2 Pounds Yukon Gold Potatoes

Kosher Salt

8 Ounces Unsalted Butter (See Instructions)

¾ Cup of Heavy Cream, warmed

1-3 Tablespoon Ground Horseradish to taste

¼ Teaspoon Black Truffle Oil

Place unpeeled potatoes in a saucepan and cover with cold salted water.  Bring to a boil, then turn down and simmer for 20 minutes or until potatoes are thoroughly cooked.  Drain the potatoes and allow them to rest a minute or so to dry out.  Peel.  Put potatoes in a ricer and rice into a saucepan.  With each batch of potatoes add a chunk of refrigerated butter.  Cold butter emulsifies better than room temperature and keeps your potatoes from getting overly oily.  Joel Robuchon’s ultimate potato puree has a 2:1 potato to butter ratio.  Use between 8 – 16 ounces of butter if desired.

Stir in Horseradish.  Place saucepan over low heat and whip potatoes with a spoon for 1 – 2 minutes until smooth.  Potatoes can be held at this point until ready to serve.

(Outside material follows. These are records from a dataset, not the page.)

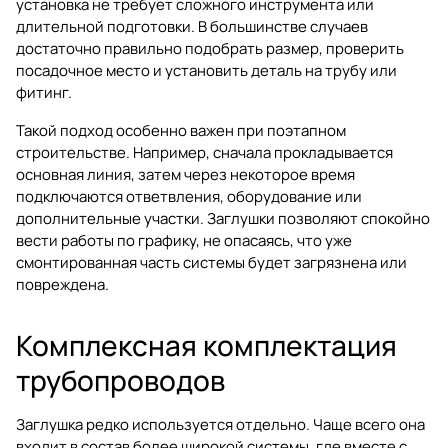
установка не требует сложного инструмента или
длительной подготовки. В большинстве случаев
достаточно правильно подобрать размер, проверить
посадочное место и установить деталь на трубу или
фитинг.
Такой подход особенно важен при поэтапном
строительстве. Например, сначала прокладывается
основная линия, затем через некоторое время
подключаются ответвления, оборудование или
дополнительные участки. Заглушки позволяют спокойно
вести работы по графику, не опасаясь, что уже
смонтированная часть системы будет загрязнена или
повреждена.
Комплексная комплектация
трубопроводов
Заглушка редко используется отдельно. Чаще всего она
входит в состав более широкой системы, где вместе с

Before serving place potato puree over low heat. Warm potatoes stirring constantly. Stir in warm cream a third at a time stirring constantly so as not to burn potatoes. Stir in ¼ teaspoon Black Truffle oil or to taste. Stir potatoes rapidly until creamy and soft. If potatoes are too heavy or thick, stir in a tablespoon at a time of warm water to reach desire consistency. Adjust salt and pepper to taste. Serve.